→ **Instruction 1**:
Duplicate the records word for word, starting with the first line of the records and going on through the line with "name author: (Thunb.) Makino".

→ **Document extract**:
○ ○ ○ ○ ○
With an increasing lack of interest in agriculture, young people somehow still have the stereotype when it comes to “working in the land”: they don’t see a future in the agriculture. Studies have shown that the average age of farmers in the Philippines is 57 years old. As a solution, various agricultural and rural development departments, push through with providing agricultural programs to pique the interest of the youth and further their exploration in agriculture. Among them in providing various forums and training to its supported Agrarian Reform Beneficiary Organizations (ARBOs) and farmers about Youth empowerment and inclusion in Agri-farming is the Project Convergence on Value Chain Enhancement for Rural Growth and Empowerment (Project ConVERGE).
Dexter Balansag, now 30 years old residing from Brgy. Tubod, Tampilisan, in the province of Zamboanga del Norte, fulfills his passion in agriculture by pursuing rubber farming.
A young beneficiary
Dexter has been a beneficiary of Project ConVERGE for the past 3 years. He was initially an enumerator for beneficiary profiling of their cooperative, the Cabong Tampilisan Multi-Purpose Cooperative (CATAMCO). Being an enumerator and a farmer at the same time, Dexter was trained on how to gather profiles of beneficiaries and farming techniques by the Project itself.
○ ○ ○ ○ ○
→ **Data rows**:
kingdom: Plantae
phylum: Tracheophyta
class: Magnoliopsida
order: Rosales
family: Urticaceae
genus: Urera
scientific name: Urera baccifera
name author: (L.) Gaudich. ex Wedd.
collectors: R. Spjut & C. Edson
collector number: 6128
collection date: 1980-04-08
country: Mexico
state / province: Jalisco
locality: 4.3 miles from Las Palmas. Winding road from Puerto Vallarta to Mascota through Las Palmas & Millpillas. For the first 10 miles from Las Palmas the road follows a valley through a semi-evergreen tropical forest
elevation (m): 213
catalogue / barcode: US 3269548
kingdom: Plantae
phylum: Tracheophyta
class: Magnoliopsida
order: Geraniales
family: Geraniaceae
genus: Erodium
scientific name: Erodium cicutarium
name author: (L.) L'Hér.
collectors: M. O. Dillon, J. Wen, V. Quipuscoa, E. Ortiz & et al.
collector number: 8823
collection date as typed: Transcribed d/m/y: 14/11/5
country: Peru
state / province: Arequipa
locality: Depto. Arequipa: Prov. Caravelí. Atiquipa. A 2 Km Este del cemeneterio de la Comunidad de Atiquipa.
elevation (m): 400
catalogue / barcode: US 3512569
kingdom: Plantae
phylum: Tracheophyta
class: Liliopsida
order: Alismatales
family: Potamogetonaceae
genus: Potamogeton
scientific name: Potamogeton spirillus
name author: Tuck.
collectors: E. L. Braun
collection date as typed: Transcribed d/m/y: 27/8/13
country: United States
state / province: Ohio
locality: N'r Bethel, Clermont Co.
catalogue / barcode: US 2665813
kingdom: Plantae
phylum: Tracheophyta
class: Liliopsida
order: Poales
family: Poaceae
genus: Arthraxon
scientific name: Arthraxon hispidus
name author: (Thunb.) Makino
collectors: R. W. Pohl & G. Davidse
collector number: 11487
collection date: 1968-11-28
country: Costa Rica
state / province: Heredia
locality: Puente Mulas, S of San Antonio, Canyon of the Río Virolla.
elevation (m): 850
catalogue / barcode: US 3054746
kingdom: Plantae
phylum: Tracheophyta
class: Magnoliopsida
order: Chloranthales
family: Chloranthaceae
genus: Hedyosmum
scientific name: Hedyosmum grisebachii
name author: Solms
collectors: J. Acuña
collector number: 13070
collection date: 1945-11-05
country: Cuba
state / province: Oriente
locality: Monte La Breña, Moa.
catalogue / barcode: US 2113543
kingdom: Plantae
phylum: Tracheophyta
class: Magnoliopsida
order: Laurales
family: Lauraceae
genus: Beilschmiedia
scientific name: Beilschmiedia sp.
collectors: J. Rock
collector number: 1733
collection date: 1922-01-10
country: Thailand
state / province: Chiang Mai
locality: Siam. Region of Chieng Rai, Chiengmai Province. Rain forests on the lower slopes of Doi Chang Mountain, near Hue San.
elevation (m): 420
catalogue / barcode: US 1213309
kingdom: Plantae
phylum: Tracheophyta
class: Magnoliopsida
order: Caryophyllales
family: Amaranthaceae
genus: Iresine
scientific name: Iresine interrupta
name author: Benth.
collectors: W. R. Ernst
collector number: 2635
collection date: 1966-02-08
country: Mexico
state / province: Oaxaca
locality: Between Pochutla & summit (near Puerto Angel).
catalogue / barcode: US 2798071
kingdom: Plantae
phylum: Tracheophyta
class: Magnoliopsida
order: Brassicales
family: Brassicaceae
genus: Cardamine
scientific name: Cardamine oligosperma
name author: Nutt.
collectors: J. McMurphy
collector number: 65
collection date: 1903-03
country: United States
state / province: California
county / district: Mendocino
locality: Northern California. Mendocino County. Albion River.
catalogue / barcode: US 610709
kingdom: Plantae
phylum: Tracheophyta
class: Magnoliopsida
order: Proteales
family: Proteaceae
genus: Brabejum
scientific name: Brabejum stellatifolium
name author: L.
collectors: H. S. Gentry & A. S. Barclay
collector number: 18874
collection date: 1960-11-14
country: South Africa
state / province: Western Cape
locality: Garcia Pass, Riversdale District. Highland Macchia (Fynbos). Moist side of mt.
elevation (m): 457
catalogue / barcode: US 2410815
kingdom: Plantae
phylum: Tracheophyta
○ ○ ○ ○ ○
→ **Instruction 2**:
Write the next part of the article on young farmers and Project ConVERGE, picking up after its final sentence.

→ **Answer 1**:
kingdom: Plantae
phylum: Tracheophyta
class: Magnoliopsida
order: Rosales
family: Urticaceae
genus: Urera
scientific name: Urera baccifera
name author: (L.) Gaudich. ex Wedd.
collectors: R. Spjut & C. Edson
collector number: 6128
collection date: 1980-04-08
country: Mexico
state / province: Jalisco
locality: 4.3 miles from Las Palmas. Winding road from Puerto Vallarta to Mascota through Las Palmas & Millpillas. For the first 10 miles from Las Palmas the road follows a valley through a semi-evergreen tropical forest
elevation (m): 213
catalogue / barcode: US 3269548
kingdom: Plantae
phylum: Tracheophyta
class: Magnoliopsida
order: Geraniales
family: Geraniaceae
genus: Erodium
scientific name: Erodium cicutarium
name author: (L.) L'Hér.
collectors: M. O. Dillon, J. Wen, V. Quipuscoa, E. Ortiz & et al.
collector number: 8823
collection date as typed: Transcribed d/m/y: 14/11/5
country: Peru
state / province: Arequipa
locality: Depto. Arequipa: Prov. Caravelí. Atiquipa. A 2 Km Este del cemeneterio de la Comunidad de Atiquipa.
elevation (m): 400
catalogue / barcode: US 3512569
kingdom: Plantae
phylum: Tracheophyta
class: Liliopsida
order: Alismatales
family: Potamogetonaceae
genus: Potamogeton
scientific name: Potamogeton spirillus
name author: Tuck.
collectors: E. L. Braun
collection date as typed: Transcribed d/m/y: 27/8/13
country: United States
state / province: Ohio
locality: N'r Bethel, Clermont Co.
catalogue / barcode: US 2665813
kingdom: Plantae
phylum: Tracheophyta
class: Liliopsida
order: Poales
family: Poaceae
genus: Arthraxon
scientific name: Arthraxon hispidus
name author: (Thunb.) Makino

→ **Answer 2**:
“When I was initially an enumerator, a lot of trainings were conducted by the project,” he said.
“Once I became a member, I was trained both in being an enumerator and a farmer. All of them were so useful, I adapted it in my farming routine.”
Having started at the age of 11, he took rubber farming as one of his main sources of income and was encouraged to do it more because of the Project’s support at present. “Not only were we provided training, but we were also provided with the necessary equipment to go with it. It encouraged me to follow what they taught us and apply it in my rubber farming.
“In this place where rubber is one of the easy-to-access sources, I started farming because I knew that this could help me in the long run. This could be one of my sources of income.” He added.
In his current rubber farm, Dexter is able to produce 200 kilos of rubber cup lumps monthly to be consolidated by their cooperative and sold to the market, amounting to a total of 2,000 PHP earned every month. He also has planted new rubber trees that would be ready for harvest in the next years to come. Even with this, Dexter perseveres in farming rubber cup lumps for it has always been a trusted source of income for him and his family. He also wants the other young rubber farmers in their community to pursue it too.
“As I grew up, I was always encouraged by my parents that rubber farming could help me with my needs. That is why, I endured planting rubber trees so that I can reap its harvest when the time comes.” He answered when asked about the reason why he pursues rubber farming.
“Rubber has always been a very big commodity, and Mindanao is well known for its best rubber production. It has always interested me how we could earn farming rubber cup lumps for a living.” He added.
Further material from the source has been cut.